Private sector hours are generally operates from 9am to 5pm (Monday-Friday) and 9am to 1pm (Saturday) while government office hours are usually from 8.30am to 5.30pm work on a five-day week. At present, many private sector companies operate on a five-day week.

Tipping

Tipping is not a way of life in Malaysia, but is fast becoming one, depends entirely on you. Most hotels and large restaurants have already included a 10% service charge in addition to the 5% government tax to the receipt (indicated by the ++ mark on menus and rate cards) so tipping is needless.

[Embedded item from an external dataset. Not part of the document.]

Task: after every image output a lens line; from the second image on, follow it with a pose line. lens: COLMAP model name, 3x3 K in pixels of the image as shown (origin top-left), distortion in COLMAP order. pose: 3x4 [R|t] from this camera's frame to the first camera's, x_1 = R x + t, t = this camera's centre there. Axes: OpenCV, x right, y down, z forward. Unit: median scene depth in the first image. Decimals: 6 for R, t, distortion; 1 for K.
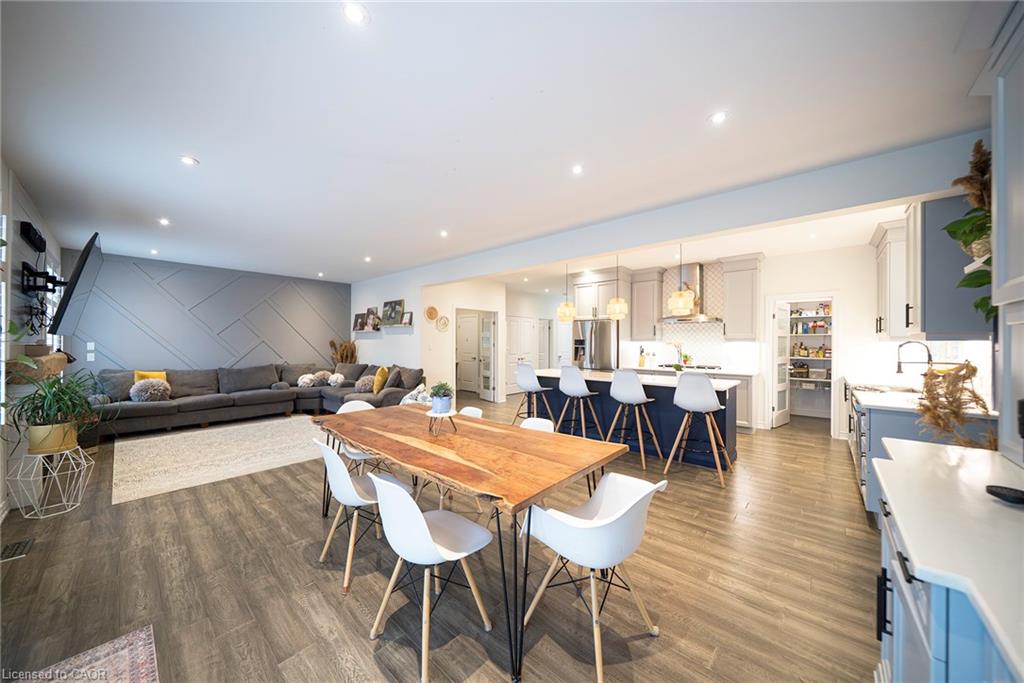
lens RADIAL K [[354.6, 0, 506.7], [0, 354.6, 342.8], [0, 0, 1]] dist [-0.004005, 0.001034]
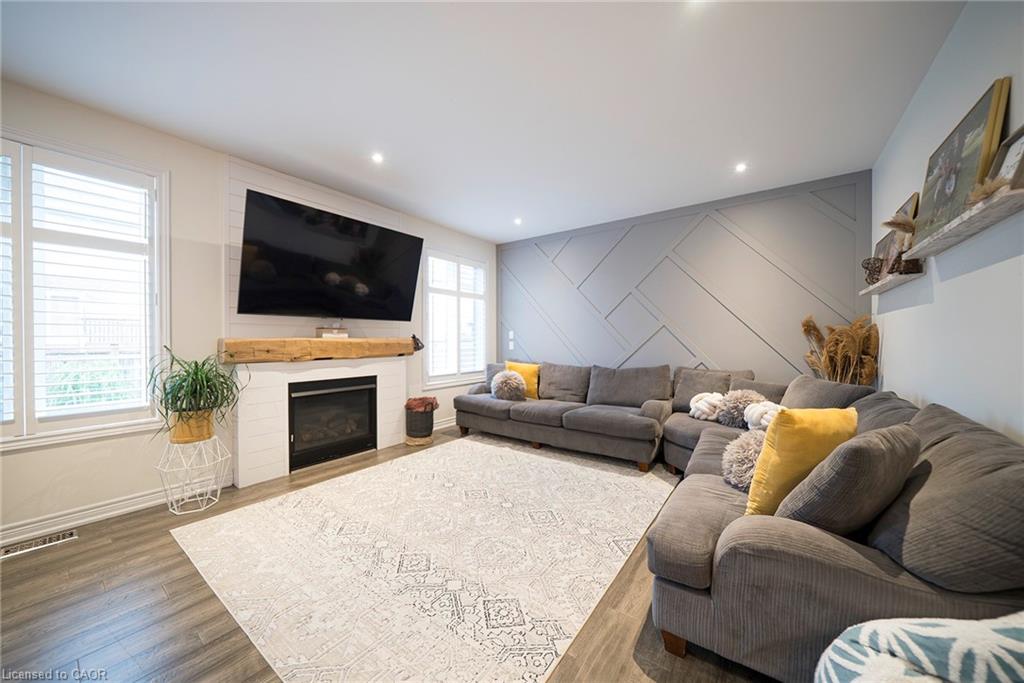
lens RADIAL K [[354.6, 0, 508.0], [0, 354.6, 342.6], [0, 0, 1]] dist [-0.004005, 0.001034]
pose [[0.084257, 0.007188, -0.996418, -0.135110], [0.002344, 0.999970, 0.007412, 0.020488], [0.996441, -0.002961, 0.084238, 0.785486]]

Taxis in major cities of Malaysia are using a meter. Currently the rates are at RM2 for the first two kilometres and 10 sen for every following 200 metres. On the other hand, there’s a surcharge of 50% levied between midnight and 6am.

What to Wear

Light, cool, and casual clothing is recommended all year round. For more formal occasions, men should wear jackets, ties, or long-sleeved batik shirts whereas women should wear dresses.

Water

It is generally safe to drink water straight from the tap, but it is safer to drink boiled water or bottled beverages.

Medical Services

Medical services are available in most towns at government hospitals and private clinics. Non-prescription drugs are available at pharmacies, as well as supermarkets, hotels, and shopping centers.

Weather

Generally the country is warm throughout the year with temperatures ranging from 21? to 32? Celsius in the lowlands, which is low as 16? Celsius in the highlands. Annual rainfall is heavy at 2,500mm (100 inches). On a rainy day, thunder and lightning often go together with the deep downpour, which normally lasts for about an hour or two. The high humidity level at 80% throughout the year favours light and sweat-absorbent material like cotton for daily dressing.

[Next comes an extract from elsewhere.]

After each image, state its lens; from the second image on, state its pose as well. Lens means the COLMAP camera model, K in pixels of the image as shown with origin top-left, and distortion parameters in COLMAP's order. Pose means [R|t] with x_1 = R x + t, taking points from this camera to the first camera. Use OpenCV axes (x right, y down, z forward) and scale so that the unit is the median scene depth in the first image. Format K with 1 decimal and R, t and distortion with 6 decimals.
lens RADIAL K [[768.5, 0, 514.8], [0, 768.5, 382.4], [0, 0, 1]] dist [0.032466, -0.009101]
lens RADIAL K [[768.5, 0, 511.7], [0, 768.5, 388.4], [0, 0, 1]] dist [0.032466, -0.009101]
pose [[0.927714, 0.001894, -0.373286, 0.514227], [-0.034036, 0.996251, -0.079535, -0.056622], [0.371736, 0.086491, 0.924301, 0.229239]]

Commonly, Malaysia has two different seasons. The dry season occurs during the southwest monsoon during May till September. The northeast monsoon brings the rainy period to the country from mid-November and March.

Local Touch

Traditional and local delicacies that are sold by Food hawkers make up the everyday scenes in big or small towns throughout the country. Try our “teh tarik”, a smoothened, creamed tea, and “roti canai”, a fluffy pancake prepared by a local person of Indian Muslim ancestry. “nasi lemak” and a variety of kinds of Chinese noodles are also popular. People from all walks of life common these food stalls.